The Role Of A Financial Advisor: To Serve Or To lead?

A career as a financial advisor is the best career in the world for the right person.

You have unlimited income opportunity. Nobody is in control of the size of your paycheck other than you. You don’t have a boss. You can manage your own schedule, decide when you work and which people to meet.

Best of all, you can have a profound impact on your clients. Finances are a core component of all of our lives. This means that you’re having conversations with people and helping them make decisions every day on something that really matters to them.

However, with this career also comes great responsibility. As an advisor, it’s important to understand the role you play in your client’s lives.

To Serve Or To Lead?

My belief is that your role is to lead your clients, not to serve them. You need to be willing to tell them what they need to hear, not necessarily what they want to hear.

This sometimes requires getting comfortable with the uncomfortable. It's having conversations that people don't usually want to have.

Who wants to think about what will happen to their family if they die early? Who wants to think about becoming disabled or sick to the point where they can’t work?

It's forcing people confront their own financial shortcomings and make decisions that have been difficult for them to make. But, they are decisions that are necessary, with long-term positive outcomes that vastly outweigh the short-term ones.

You need to tell your clients what they need to hear in order for them to accomplish their long-term goals. Even if it sometimes means forfeiting a relationship with a client and losing their business.

Conversely, serving the client means taking the client in whatever direction they want to go. For example, if I go in to a Nordstrom's and I want to buy a suit or I want to buy some shoes, I want that sales rep to serve me.

I want that sales rep to take me where I want to go, help me look at what I want to look at, and help me find what it is that I have in my mind.

A financial advisor can't do that. You certainly have to be in alignment with your clients. You have to ask great questions and follow up questions, seek to understand their story beyond just the financial numbers, and listen to them. But then you must lead them.
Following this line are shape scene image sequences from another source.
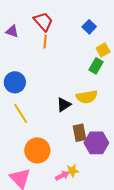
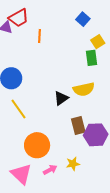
red trapezoid: (43, 22) -> (19, 18), moved, turned 105
green rectangle: (96, 66) -> (91, 58), turned -35
pink arrow: (62, 176) -> (50, 170), moved

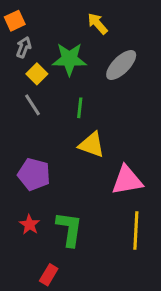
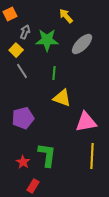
gray arrow: (24, 47) -> (25, 32), moved
yellow square: (37, 74) -> (16, 50), moved
purple pentagon: (34, 174) -> (23, 118), turned -30
red star: (30, 225) -> (23, 162), moved

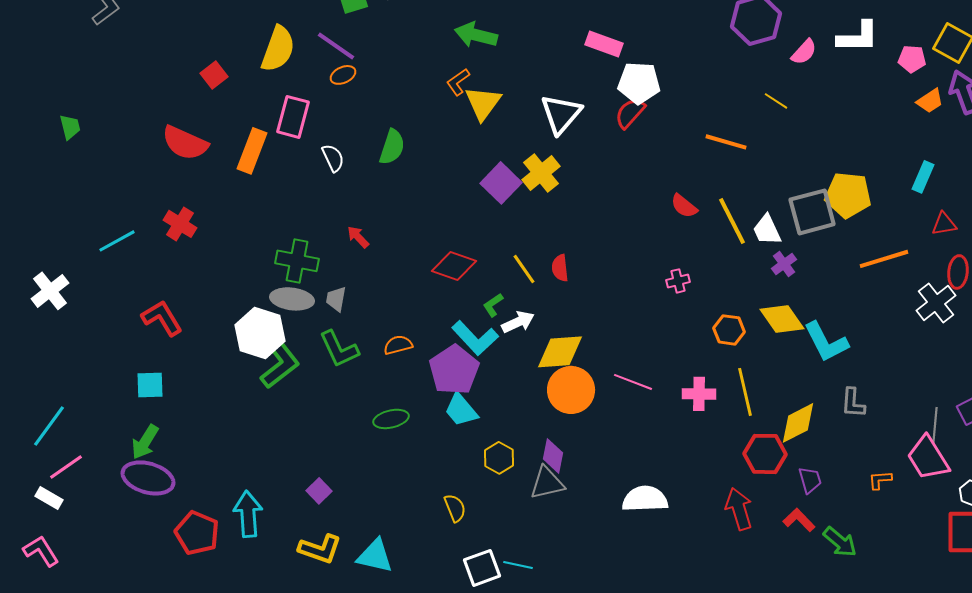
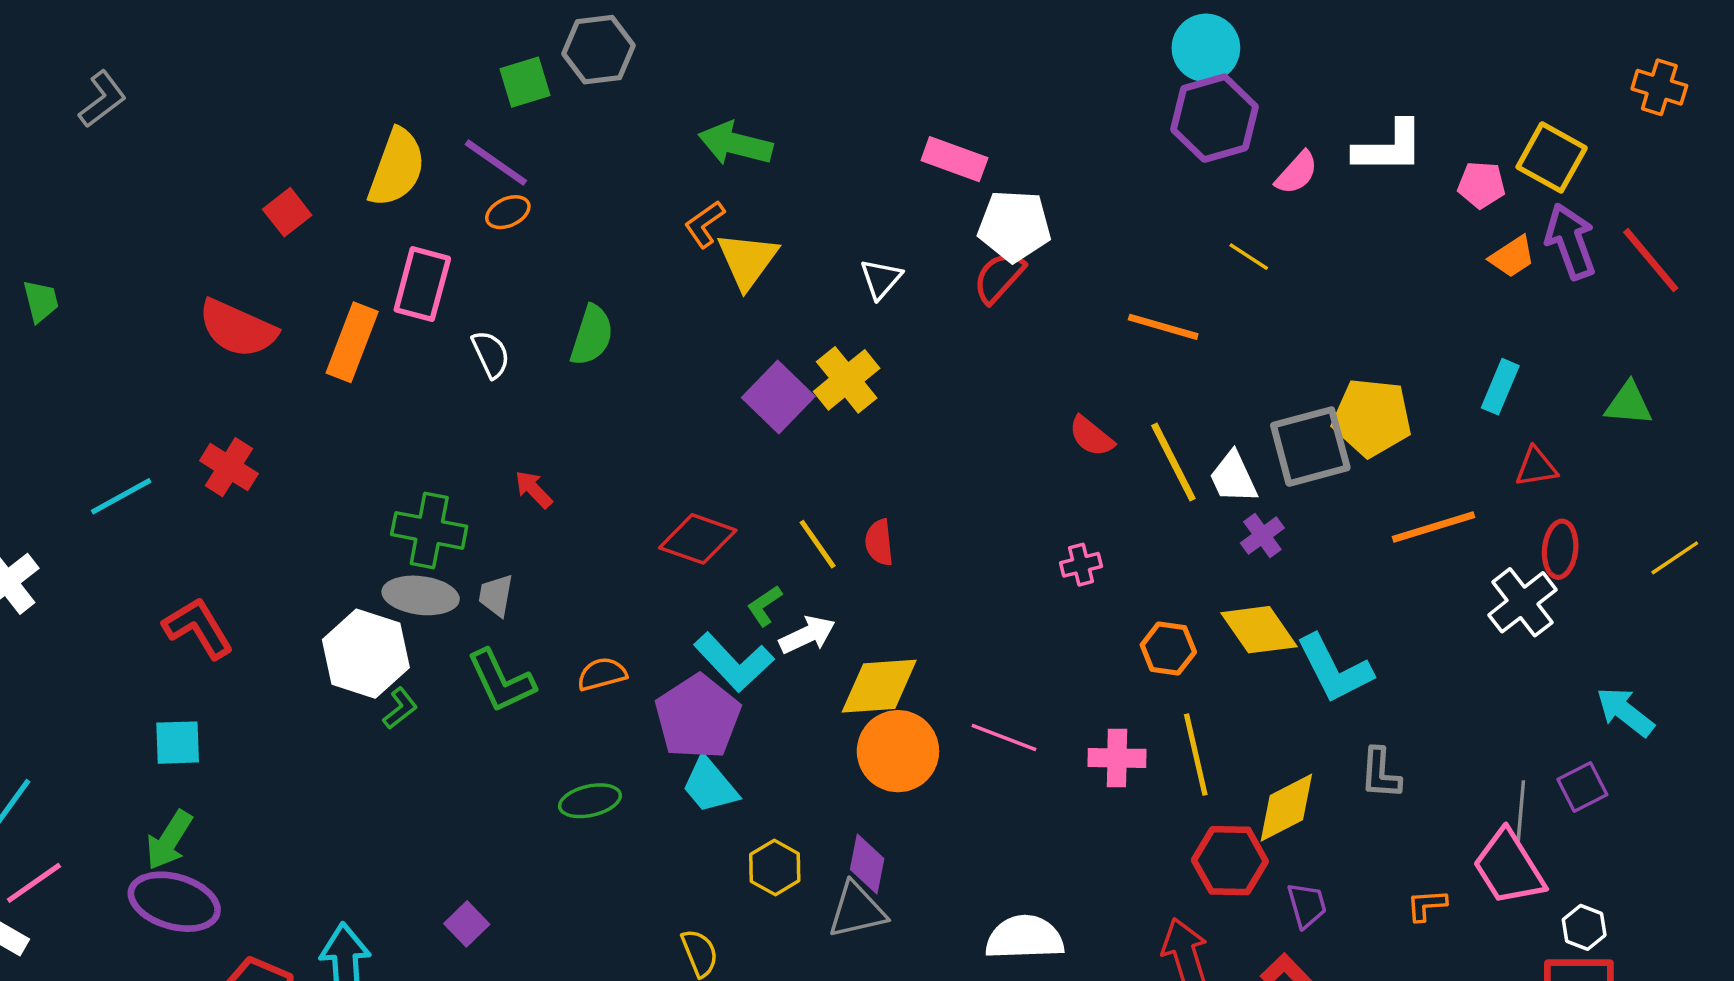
white triangle: (561, 114) -> (881, 279), size x0.6
green L-shape: (280, 365) -> (400, 708), size x0.5

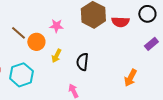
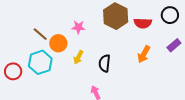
cyan hexagon: (21, 75) -> (40, 62), moved
orange arrow: (130, 78) -> (144, 54), moved

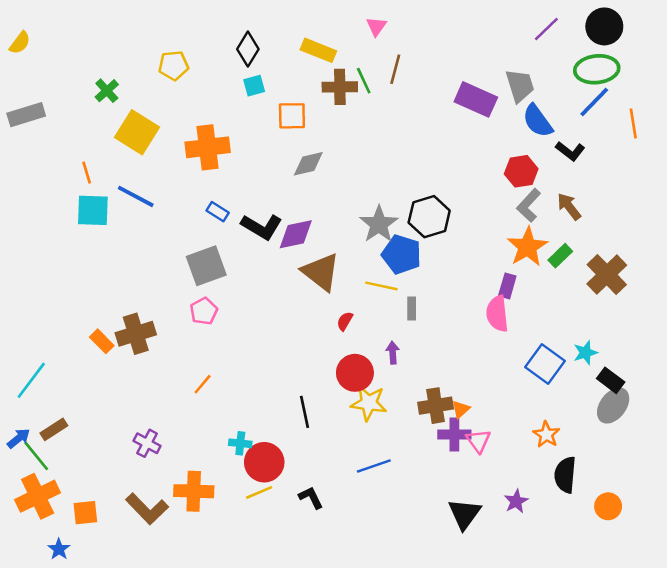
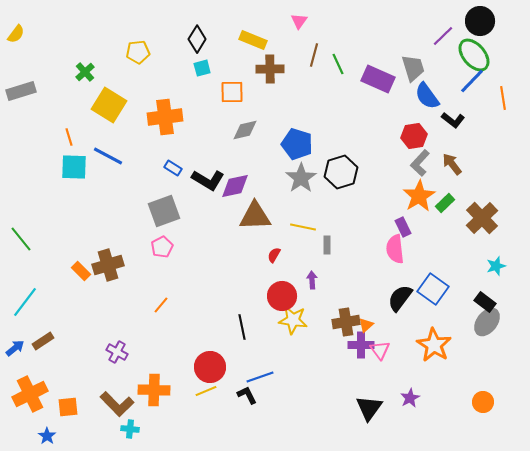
purple line: (546, 29) -> (443, 36), moved
green ellipse: (597, 69) -> (474, 55), turned 56
green line: (364, 81) -> (338, 64), moved
blue pentagon: (402, 254) -> (297, 144), moved
brown triangle: (321, 272) -> (255, 216), turned -40
purple rectangle: (507, 286) -> (403, 227), turned -42
cyan star: (585, 353) -> (496, 266), moved
orange star: (546, 435) -> (434, 345), size x1.6
cyan cross: (240, 443) -> (130, 429), moved
green line: (36, 456) -> (21, 239), moved
blue line: (374, 466) -> (260, 377), moved
black semicircle: (565, 475) -> (400, 298), moved, turned 32

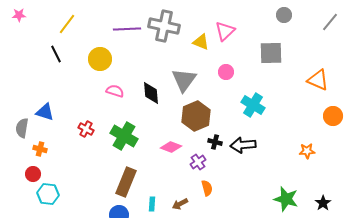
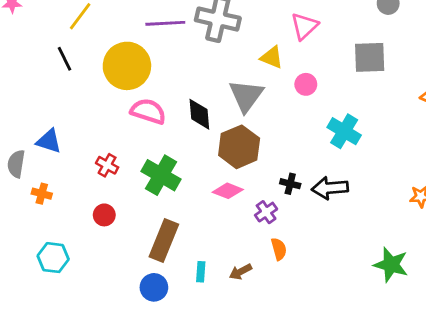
yellow triangle: (201, 42) -> (272, 57), moved
yellow circle: (100, 59) -> (127, 66), size x1.4
pink semicircle: (115, 91) -> (148, 111), size x1.4
brown hexagon: (196, 116) -> (239, 147), moved
red circle: (33, 174) -> (104, 215), moved

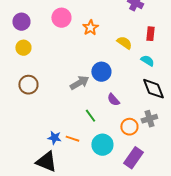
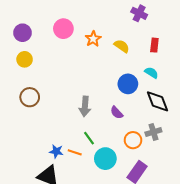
yellow semicircle: (124, 43) -> (122, 46), moved
blue circle: (101, 72) -> (128, 84), moved
gray arrow: (79, 83) -> (85, 106), moved, turned 126
green line: (90, 116) -> (89, 138), moved

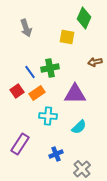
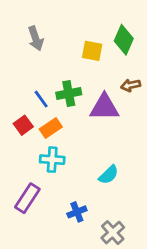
green diamond: (84, 18) -> (124, 40), moved
purple triangle: (75, 94) -> (104, 107), moved
cyan cross: (48, 116) -> (52, 160), moved

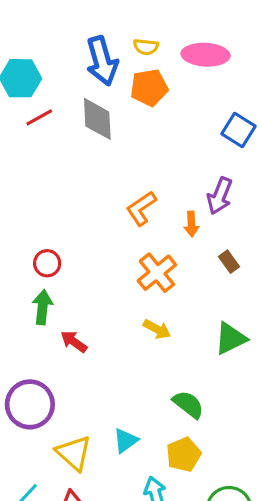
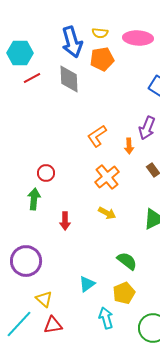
red circle: (47, 263) -> (46, 173), moved
red arrow: (74, 342) -> (65, 221), moved, turned -126
yellow triangle: (74, 453) -> (44, 299), moved, size x0.7

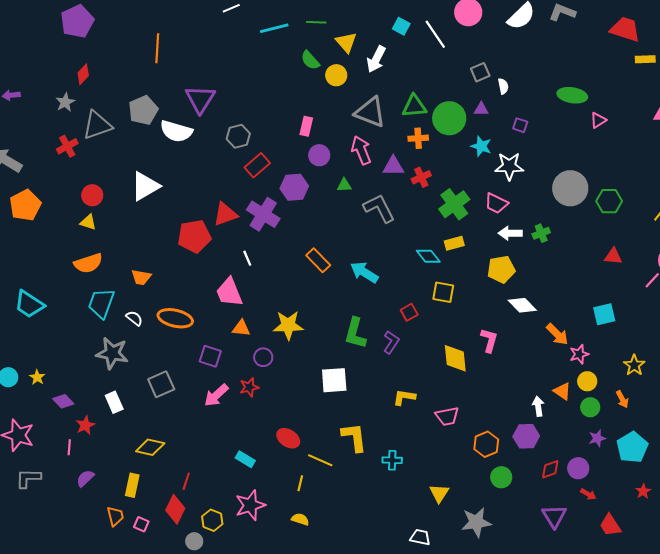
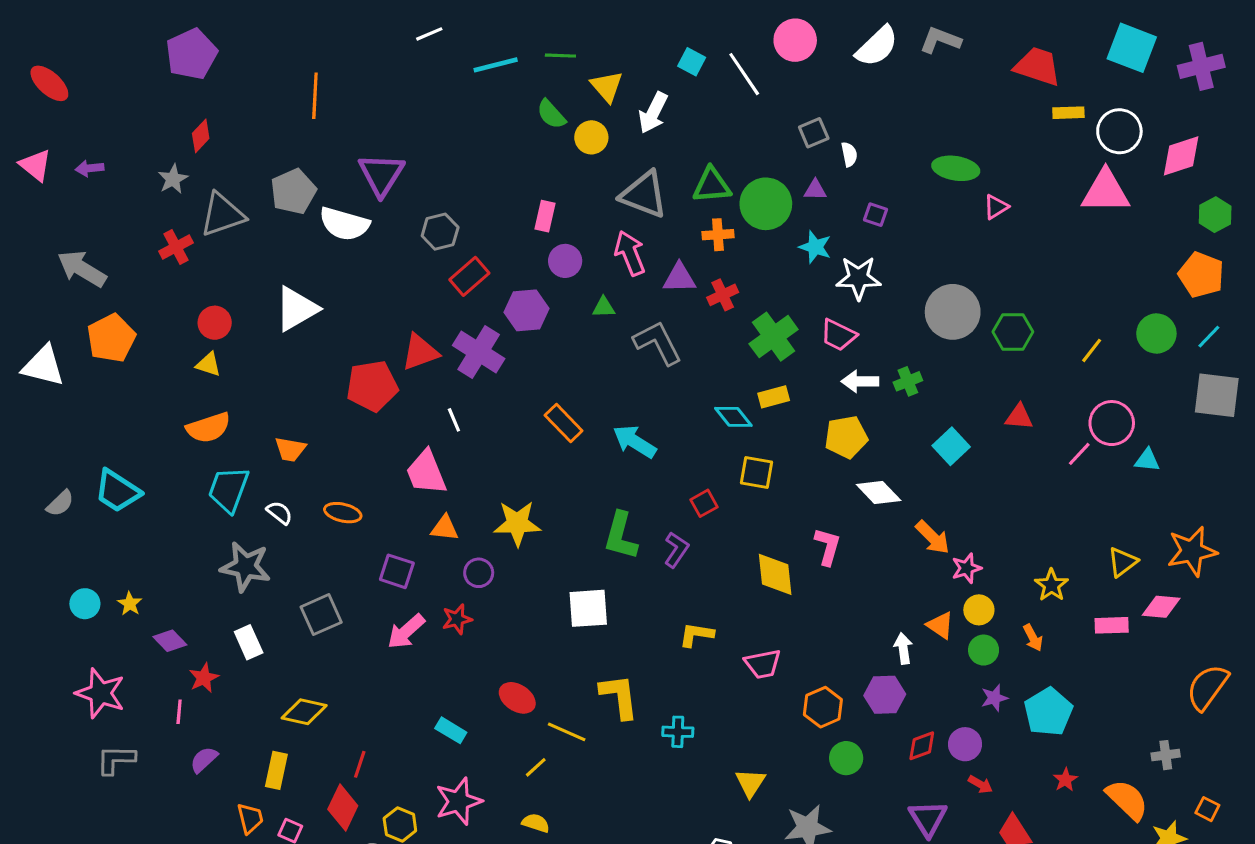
cyan square: (604, 314) -> (951, 446), moved, turned -30
orange ellipse: (175, 318) -> (343, 513), size x0.7
yellow line: (300, 483) -> (536, 767), turned 35

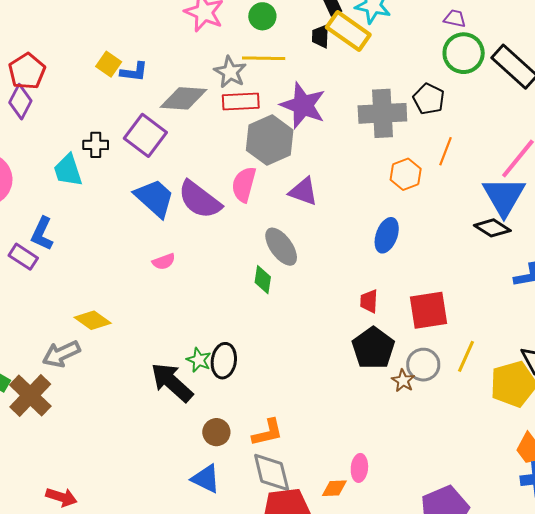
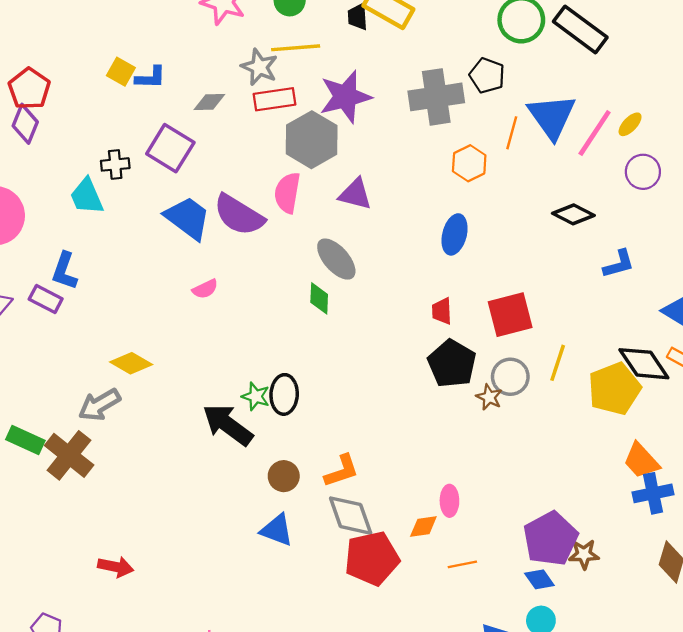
gray diamond: (183, 98) -> (209, 102), size x0.6
purple star: (303, 105) -> (345, 97), turned -30
blue triangle: (504, 196) -> (552, 116), moved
There's a big difference between leading and serving. I believe the role of the rep, the good rep, the one that's going to tap into their full potential is the one who leads their clients.

Leading The Planning Process

Let me give you an example that’s in line with my financial planning philosophy. Imagine you have a married 35-year-old couple come in for a meeting. They have a one-year-old child and a second one on the way.

The husband enters the meeting feeling as though he has everything under control. Since he was age 20 he has been saving money every month. He’s accumulated $150,000 in savings and, in his mind, he’s got it all covered. He enters the meeting wanting to discuss investment strategies to grow his portfolio.

Based on my financial planning philosophy, it’s of critical importance in both my practice and teaching that we address crisis management first with our clients, before wealth accumulation.

The basis for my philosophy is that clients who save for their retirement or children’s college education without addressing insurance needs are unlikely to realize their financial goals, especially in the event of an untimely death.

Conversely, if we start with life insurance and subsequently add educational planning and retirement planning, we follow a path that I believe makes clients nearly bulletproof.

That plan is designed with the intention that if they live long enough, they will accumulate ample money through planning, and, even in the event of death or disability, the family will be OK financially.

If that 35-year-old married couple is underinsured, an untimely death will likely financially ruin the lives or the spouse and the children. So, while it may be easier to talk investment strategy, addressing the survivor income and life insurance needs is the right place to start.

As a financial advisor, it’s up to you to guide your clients through your planning process. It shouldn’t change every time a new client walks through the door, just because the client has something else they would prefer to discuss that day.

You have to be willing to risk falling on your sword for something you really believe in. It’s not easy, but leading clients will give you far more confidence and professionalism in your career, which will attract more of the right clients to you than if you were simply a servant to them.